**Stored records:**

------------------------

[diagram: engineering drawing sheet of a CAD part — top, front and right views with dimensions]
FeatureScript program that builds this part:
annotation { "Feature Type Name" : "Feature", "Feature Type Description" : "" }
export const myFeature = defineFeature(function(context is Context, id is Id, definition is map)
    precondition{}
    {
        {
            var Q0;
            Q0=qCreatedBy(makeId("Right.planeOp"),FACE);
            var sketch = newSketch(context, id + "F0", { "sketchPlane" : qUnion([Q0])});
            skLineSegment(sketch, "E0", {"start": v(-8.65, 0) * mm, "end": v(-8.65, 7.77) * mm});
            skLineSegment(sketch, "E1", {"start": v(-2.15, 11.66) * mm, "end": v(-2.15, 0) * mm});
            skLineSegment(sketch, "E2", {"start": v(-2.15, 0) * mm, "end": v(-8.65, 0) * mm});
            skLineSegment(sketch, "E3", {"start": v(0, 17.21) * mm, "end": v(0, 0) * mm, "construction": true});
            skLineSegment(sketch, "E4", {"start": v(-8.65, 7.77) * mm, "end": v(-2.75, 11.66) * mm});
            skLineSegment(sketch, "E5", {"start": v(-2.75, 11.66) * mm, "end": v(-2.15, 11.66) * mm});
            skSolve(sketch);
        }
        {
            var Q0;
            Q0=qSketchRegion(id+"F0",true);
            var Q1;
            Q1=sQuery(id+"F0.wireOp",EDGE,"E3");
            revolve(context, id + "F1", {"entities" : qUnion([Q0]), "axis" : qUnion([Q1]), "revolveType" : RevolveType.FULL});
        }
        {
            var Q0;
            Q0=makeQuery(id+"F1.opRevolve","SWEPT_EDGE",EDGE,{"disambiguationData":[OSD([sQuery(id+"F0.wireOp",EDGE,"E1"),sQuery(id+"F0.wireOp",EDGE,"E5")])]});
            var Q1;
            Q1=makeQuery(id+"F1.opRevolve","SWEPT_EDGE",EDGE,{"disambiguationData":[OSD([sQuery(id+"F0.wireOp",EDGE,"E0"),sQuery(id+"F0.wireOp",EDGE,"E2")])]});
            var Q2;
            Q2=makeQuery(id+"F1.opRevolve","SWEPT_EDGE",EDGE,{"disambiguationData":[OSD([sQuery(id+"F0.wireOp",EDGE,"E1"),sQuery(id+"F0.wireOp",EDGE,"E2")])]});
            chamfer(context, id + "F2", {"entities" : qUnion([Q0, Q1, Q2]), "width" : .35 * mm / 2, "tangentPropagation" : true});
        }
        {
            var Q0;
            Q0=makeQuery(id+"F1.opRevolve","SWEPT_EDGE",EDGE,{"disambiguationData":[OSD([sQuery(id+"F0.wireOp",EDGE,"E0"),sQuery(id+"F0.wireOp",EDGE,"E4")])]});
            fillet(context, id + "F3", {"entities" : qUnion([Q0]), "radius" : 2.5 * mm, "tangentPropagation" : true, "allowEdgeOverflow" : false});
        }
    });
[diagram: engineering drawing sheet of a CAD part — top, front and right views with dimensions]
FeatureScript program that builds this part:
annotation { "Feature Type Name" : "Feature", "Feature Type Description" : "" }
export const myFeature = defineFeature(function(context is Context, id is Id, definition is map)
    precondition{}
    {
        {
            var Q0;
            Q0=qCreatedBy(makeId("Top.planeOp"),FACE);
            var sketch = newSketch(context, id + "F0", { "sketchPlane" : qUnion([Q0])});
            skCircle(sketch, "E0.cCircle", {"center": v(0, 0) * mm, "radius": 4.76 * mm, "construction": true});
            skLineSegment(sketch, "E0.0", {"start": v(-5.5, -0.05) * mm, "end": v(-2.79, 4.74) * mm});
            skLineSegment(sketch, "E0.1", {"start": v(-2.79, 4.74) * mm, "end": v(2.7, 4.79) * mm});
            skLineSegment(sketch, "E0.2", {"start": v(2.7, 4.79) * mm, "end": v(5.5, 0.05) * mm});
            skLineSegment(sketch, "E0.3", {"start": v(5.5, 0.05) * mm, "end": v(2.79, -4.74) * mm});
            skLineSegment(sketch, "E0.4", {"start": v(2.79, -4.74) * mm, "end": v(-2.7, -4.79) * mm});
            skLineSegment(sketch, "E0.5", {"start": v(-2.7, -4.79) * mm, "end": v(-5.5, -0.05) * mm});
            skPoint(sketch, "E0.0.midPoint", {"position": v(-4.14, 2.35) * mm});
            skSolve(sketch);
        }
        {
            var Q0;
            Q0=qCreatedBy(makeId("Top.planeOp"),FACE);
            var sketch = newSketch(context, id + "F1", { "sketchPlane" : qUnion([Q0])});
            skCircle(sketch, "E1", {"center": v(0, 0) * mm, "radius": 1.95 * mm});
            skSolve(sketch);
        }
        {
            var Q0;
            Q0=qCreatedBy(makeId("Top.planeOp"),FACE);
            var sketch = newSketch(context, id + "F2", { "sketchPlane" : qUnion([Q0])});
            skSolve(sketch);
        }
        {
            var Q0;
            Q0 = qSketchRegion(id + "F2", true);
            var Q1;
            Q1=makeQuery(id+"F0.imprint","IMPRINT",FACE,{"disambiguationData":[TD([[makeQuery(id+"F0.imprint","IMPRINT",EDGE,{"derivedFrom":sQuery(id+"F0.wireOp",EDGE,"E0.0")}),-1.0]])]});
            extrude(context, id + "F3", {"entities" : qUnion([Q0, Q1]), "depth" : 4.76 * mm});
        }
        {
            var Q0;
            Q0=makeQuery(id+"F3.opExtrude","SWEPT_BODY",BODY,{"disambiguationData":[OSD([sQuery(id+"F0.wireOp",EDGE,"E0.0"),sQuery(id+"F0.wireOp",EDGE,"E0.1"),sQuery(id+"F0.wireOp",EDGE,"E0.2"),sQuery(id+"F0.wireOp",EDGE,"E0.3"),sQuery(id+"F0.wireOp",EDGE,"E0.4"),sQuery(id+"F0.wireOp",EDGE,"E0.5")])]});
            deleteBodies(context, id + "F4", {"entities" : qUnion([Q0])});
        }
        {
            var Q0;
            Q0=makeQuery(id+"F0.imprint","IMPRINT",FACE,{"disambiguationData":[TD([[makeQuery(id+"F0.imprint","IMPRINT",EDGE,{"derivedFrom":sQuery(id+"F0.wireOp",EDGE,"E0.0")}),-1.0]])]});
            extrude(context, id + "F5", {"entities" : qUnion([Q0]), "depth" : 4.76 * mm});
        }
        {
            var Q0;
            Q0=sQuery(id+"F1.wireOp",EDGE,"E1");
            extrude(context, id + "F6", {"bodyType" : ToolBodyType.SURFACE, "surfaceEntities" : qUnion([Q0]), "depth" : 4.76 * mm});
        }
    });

------------------------

**Exercise details:**
Express the listing from its start through the line containing "v(0, 17.21) *" as a Markdown table with the columns Row and Line, one numbered row per line and no blank lines.

**Written answer:**
| Row | Line |
|---|---|
| 1 | [diagram: engineering drawing sheet of a CAD part — top, front and right views with dimensions] |
| 2 | FeatureScript program that builds this part: |
| 3 | annotation { "Feature Type Name" : "Feature", "Feature Type Description" : "" } |
| 4 | export const myFeature = defineFeature(function(context is Context, id is Id, definition is map) |
| 5 |     precondition{} |
| 6 |     { |
| 7 |         { |
| 8 |             var Q0; |
| 9 |             Q0=qCreatedBy(makeId("Right.planeOp"),FACE); |
| 10 |             var sketch = newSketch(context, id + "F0", { "sketchPlane" : qUnion([Q0])}); |
| 11 |             skLineSegment(sketch, "E0", {"start": v(-8.65, 0) * mm, "end": v(-8.65, 7.77) * mm}); |
| 12 |             skLineSegment(sketch, "E1", {"start": v(-2.15, 11.66) * mm, "end": v(-2.15, 0) * mm}); |
| 13 |             skLineSegment(sketch, "E2", {"start": v(-2.15, 0) * mm, "end": v(-8.65, 0) * mm}); |
| 14 |             skLineSegment(sketch, "E3", {"start": v(0, 17.21) * mm, "end": v(0, 0) * mm, "construction": true}); |